- Problem to work on
Please take the records that follow and repeat exactly the lines starting with the line with "14: (369, 295, 0.92)" and going on through the line with "38: (249, 475, 0.88)".

- Task data
========================================================================
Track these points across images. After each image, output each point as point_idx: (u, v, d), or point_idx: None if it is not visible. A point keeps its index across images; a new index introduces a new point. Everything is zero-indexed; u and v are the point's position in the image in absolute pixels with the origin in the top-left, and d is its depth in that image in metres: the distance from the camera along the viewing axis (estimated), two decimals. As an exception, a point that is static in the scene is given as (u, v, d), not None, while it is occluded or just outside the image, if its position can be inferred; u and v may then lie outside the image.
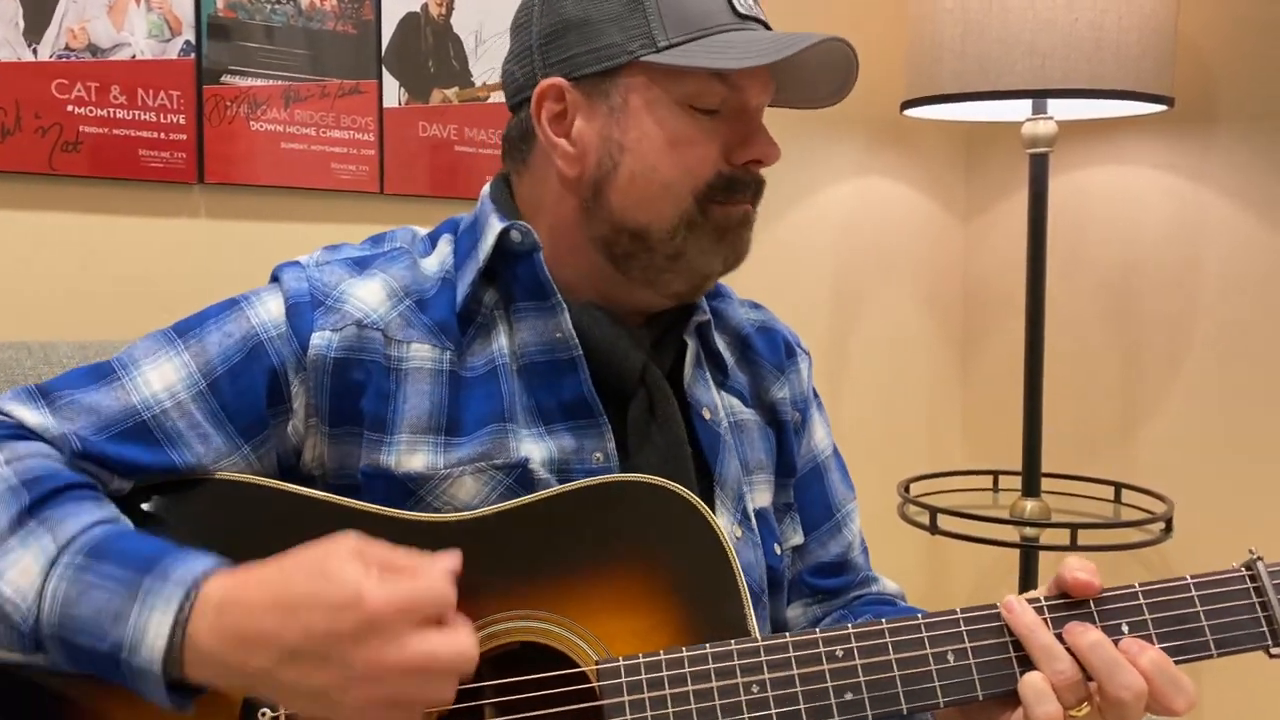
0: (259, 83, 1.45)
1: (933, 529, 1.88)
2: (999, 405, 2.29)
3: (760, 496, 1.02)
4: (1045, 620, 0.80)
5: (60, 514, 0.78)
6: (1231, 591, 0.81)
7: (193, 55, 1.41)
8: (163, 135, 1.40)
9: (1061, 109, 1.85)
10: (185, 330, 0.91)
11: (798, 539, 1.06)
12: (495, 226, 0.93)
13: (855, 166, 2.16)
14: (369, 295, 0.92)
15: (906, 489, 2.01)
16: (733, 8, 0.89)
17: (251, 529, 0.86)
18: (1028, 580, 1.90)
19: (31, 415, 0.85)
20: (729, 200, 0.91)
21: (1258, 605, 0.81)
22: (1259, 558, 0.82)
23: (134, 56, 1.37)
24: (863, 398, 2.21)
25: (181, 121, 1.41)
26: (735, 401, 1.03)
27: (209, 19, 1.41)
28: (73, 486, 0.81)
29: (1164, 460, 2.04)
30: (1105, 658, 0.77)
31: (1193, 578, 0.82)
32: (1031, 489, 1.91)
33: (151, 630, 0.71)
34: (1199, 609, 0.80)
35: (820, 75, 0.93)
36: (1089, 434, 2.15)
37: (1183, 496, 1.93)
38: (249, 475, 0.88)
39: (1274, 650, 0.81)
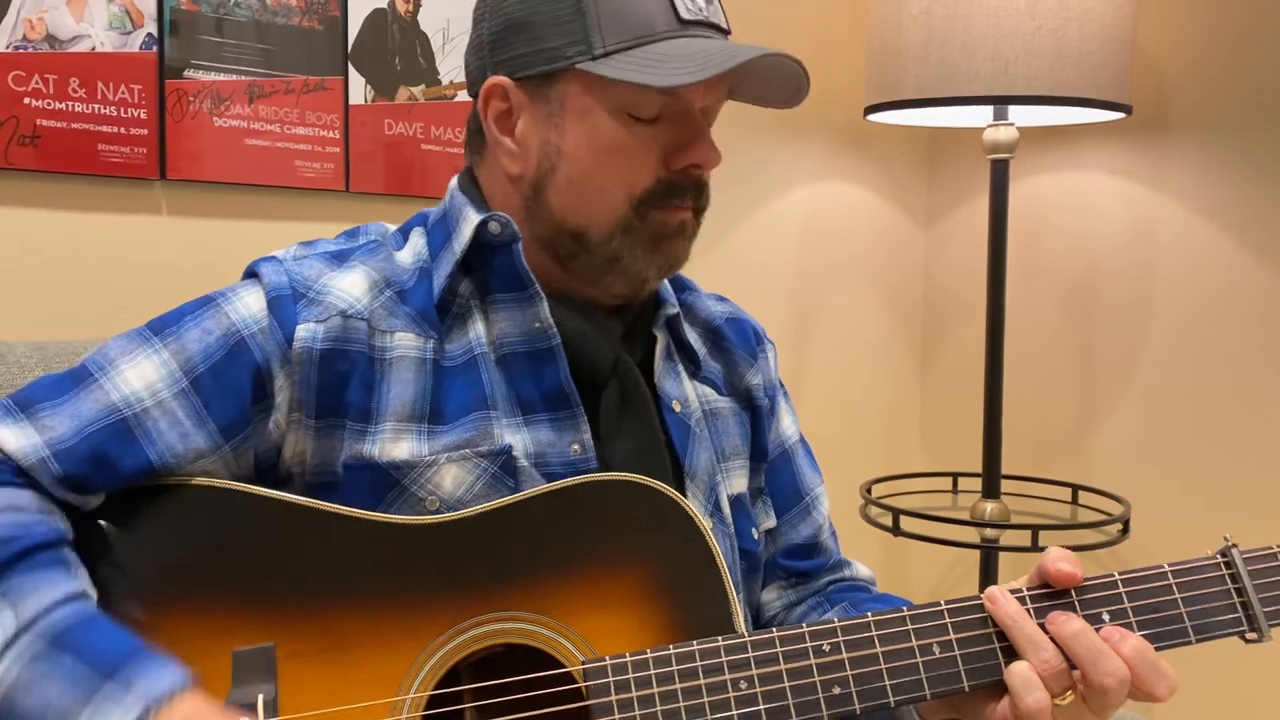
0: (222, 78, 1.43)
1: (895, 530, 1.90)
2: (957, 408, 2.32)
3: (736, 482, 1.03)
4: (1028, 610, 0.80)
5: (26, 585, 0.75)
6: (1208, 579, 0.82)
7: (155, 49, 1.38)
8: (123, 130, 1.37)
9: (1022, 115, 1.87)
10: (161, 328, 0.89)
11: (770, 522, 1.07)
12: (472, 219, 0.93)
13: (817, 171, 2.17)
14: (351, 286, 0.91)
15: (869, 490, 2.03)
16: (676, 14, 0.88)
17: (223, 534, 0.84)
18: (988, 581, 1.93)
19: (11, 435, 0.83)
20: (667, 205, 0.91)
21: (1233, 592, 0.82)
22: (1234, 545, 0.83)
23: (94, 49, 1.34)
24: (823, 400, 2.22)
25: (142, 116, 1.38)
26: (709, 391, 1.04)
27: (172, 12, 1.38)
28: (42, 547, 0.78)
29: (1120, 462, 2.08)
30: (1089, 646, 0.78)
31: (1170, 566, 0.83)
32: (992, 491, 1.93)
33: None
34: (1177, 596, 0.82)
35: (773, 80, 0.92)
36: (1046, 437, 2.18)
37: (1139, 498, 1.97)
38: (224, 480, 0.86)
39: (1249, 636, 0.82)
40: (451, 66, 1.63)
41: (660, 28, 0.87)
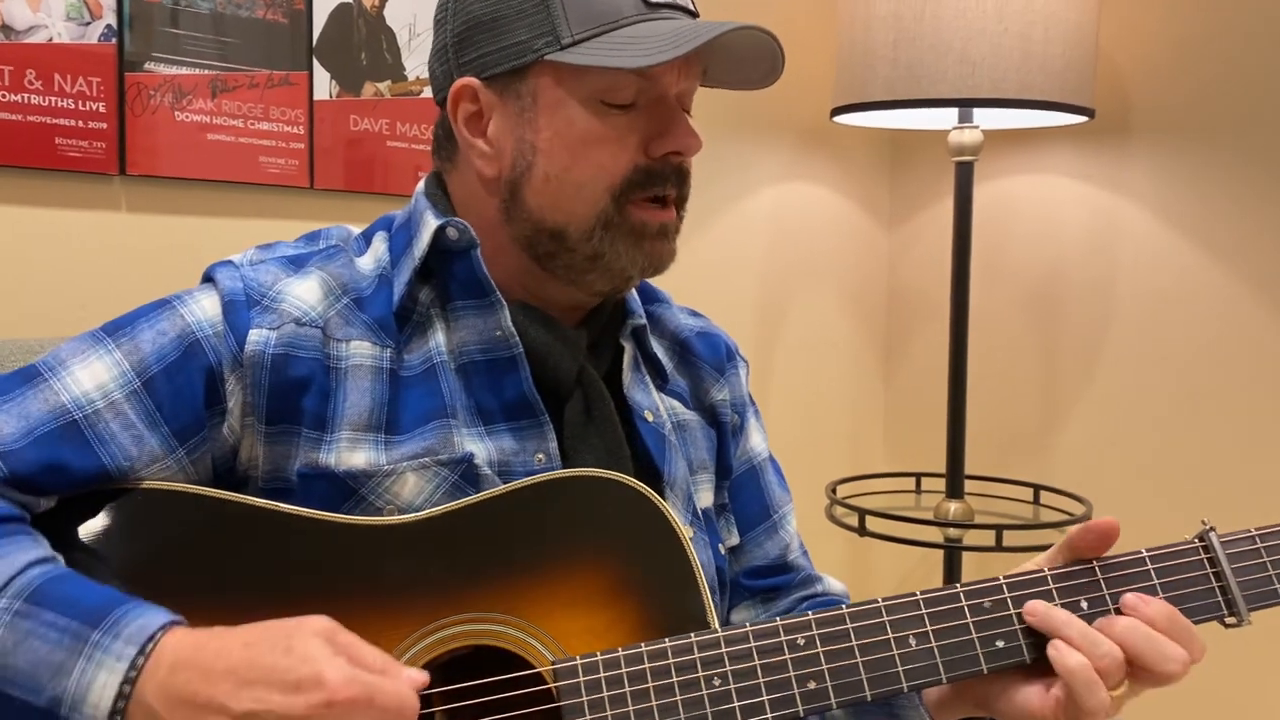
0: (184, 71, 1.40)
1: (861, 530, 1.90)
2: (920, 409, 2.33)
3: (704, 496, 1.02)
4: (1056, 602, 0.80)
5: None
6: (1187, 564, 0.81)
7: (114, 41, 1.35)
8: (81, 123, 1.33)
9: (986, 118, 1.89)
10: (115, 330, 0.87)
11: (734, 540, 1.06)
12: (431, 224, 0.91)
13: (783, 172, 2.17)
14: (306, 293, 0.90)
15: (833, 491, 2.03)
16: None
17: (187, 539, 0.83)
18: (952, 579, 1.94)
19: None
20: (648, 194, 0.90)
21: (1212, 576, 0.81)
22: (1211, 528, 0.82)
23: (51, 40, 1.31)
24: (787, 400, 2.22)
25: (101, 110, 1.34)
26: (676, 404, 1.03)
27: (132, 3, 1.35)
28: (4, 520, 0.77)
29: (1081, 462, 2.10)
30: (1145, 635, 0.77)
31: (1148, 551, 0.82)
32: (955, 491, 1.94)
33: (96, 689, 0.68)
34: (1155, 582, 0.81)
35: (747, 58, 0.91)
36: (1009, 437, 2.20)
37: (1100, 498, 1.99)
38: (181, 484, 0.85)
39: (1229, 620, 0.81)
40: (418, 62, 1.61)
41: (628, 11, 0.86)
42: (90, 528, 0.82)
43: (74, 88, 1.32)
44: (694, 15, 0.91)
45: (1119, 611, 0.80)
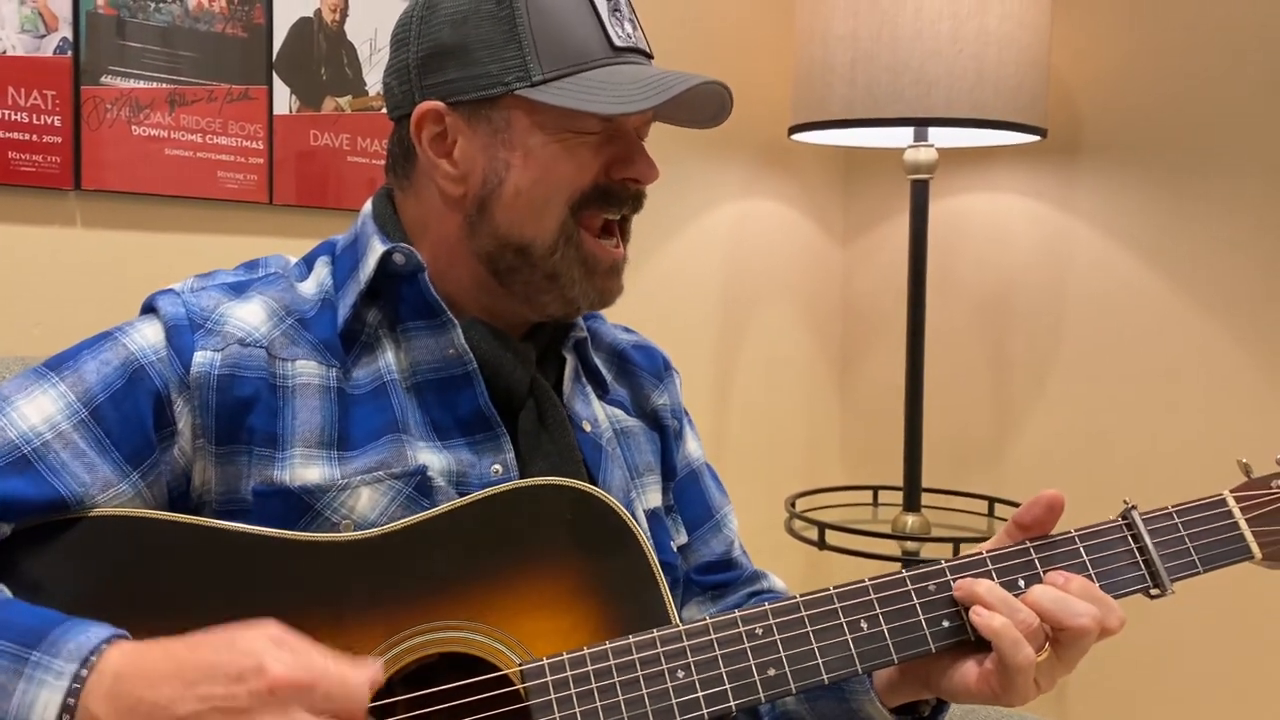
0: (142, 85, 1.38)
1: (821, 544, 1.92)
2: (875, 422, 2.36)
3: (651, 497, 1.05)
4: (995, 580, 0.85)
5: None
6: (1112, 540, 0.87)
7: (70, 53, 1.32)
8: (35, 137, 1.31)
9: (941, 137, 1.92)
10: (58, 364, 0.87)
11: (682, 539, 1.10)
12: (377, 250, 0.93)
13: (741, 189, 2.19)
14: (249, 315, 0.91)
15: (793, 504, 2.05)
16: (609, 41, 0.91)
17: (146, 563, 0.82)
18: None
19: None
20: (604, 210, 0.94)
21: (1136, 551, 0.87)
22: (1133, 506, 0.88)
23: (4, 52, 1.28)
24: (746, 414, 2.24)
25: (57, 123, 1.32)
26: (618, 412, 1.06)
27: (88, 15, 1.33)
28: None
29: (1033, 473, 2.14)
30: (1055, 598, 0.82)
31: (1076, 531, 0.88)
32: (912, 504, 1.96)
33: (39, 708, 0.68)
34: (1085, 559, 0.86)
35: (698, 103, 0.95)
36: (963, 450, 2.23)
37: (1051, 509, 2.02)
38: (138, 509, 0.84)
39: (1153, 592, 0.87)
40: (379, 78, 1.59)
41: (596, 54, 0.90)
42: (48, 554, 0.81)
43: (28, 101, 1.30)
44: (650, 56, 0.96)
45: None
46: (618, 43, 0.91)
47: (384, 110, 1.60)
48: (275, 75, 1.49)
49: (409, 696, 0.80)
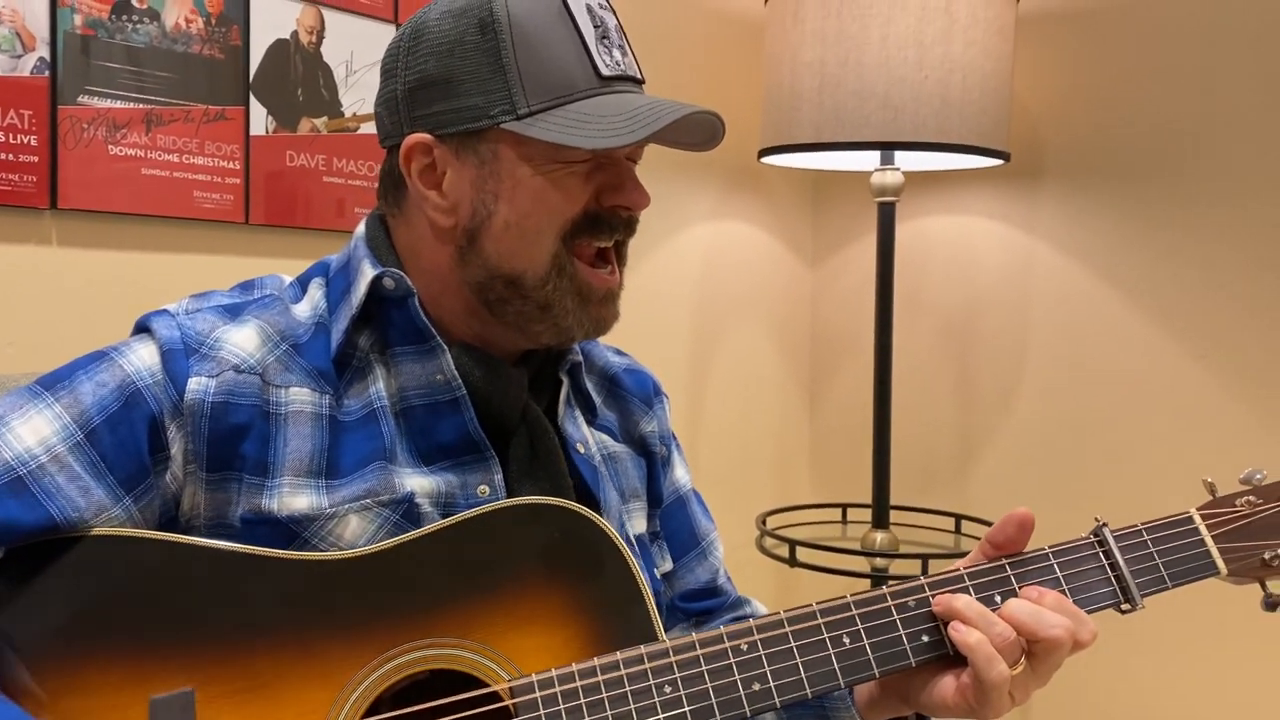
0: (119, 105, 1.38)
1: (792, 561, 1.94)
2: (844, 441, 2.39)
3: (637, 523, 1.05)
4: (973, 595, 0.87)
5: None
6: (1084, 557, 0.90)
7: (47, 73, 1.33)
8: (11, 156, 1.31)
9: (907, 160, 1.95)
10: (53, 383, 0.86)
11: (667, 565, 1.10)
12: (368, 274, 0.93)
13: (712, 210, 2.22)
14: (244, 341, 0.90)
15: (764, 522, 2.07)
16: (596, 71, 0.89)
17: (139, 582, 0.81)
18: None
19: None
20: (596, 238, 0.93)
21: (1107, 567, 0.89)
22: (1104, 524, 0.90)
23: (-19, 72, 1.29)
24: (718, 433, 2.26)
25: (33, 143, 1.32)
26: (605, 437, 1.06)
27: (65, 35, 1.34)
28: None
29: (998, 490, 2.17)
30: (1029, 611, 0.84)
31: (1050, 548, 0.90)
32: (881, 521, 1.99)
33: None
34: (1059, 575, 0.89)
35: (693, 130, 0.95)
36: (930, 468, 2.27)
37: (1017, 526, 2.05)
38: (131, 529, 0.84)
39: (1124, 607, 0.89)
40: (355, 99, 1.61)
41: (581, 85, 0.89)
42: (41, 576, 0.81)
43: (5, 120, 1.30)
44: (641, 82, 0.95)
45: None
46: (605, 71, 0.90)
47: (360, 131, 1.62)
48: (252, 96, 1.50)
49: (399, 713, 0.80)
========================================================================
- Response area
14: (369, 295, 0.92)
15: (906, 489, 2.01)
16: (733, 8, 0.89)
17: (251, 529, 0.86)
18: (1028, 580, 1.90)
19: (31, 415, 0.85)
20: (729, 200, 0.91)
21: (1258, 605, 0.81)
22: (1259, 558, 0.82)
23: (134, 56, 1.37)
24: (863, 398, 2.21)
25: (181, 121, 1.41)
26: (735, 401, 1.03)
27: (209, 19, 1.41)
28: (73, 486, 0.81)
29: (1164, 460, 2.04)
30: (1105, 658, 0.77)
31: (1193, 578, 0.82)
32: (1031, 489, 1.91)
33: (151, 630, 0.71)
34: (1199, 609, 0.80)
35: (820, 75, 0.93)
36: (1089, 434, 2.15)
37: (1183, 496, 1.93)
38: (249, 475, 0.88)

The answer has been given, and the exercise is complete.